# YOUR OBJECTIVE:
Would you transcribe exactly the lines below, starting at the one that contains "απόφαση της διοίκησης." and ending with the last line, both included? Leave out all other lines.

════════════════

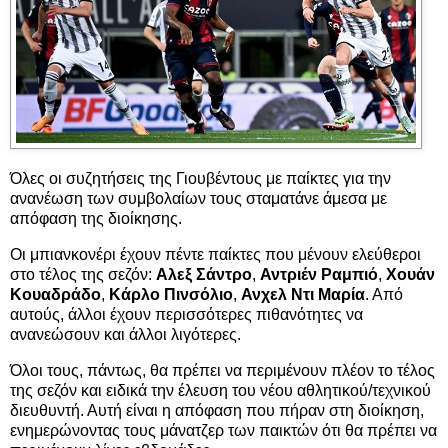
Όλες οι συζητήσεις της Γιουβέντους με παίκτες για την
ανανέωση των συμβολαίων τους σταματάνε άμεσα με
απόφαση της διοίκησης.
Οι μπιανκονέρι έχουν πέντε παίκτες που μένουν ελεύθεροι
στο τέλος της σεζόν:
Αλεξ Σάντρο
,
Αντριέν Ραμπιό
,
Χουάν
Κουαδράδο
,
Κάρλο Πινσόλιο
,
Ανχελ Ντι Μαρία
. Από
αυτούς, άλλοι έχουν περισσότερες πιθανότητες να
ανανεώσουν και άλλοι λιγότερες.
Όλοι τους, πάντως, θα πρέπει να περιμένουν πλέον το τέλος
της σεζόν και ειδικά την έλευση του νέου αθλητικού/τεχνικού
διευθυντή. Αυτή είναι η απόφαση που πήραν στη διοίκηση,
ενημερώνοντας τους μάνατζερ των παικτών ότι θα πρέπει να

════════════════

# OUTPUT:
απόφαση της διοίκησης.
Οι μπιανκονέρι έχουν πέντε παίκτες που μένουν ελεύθεροι
στο τέλος της σεζόν:
Αλεξ Σάντρο
,
Αντριέν Ραμπιό
,
Χουάν
Κουαδράδο
,
Κάρλο Πινσόλιο
,
Ανχελ Ντι Μαρία
. Από
αυτούς, άλλοι έχουν περισσότερες πιθανότητες να
ανανεώσουν και άλλοι λιγότερες.
Όλοι τους, πάντως, θα πρέπει να περιμένουν πλέον το τέλος
της σεζόν και ειδικά την έλευση του νέου αθλητικού/τεχνικού
διευθυντή. Αυτή είναι η απόφαση που πήραν στη διοίκηση,
ενημερώνοντας τους μάνατζερ των παικτών ότι θα πρέπει να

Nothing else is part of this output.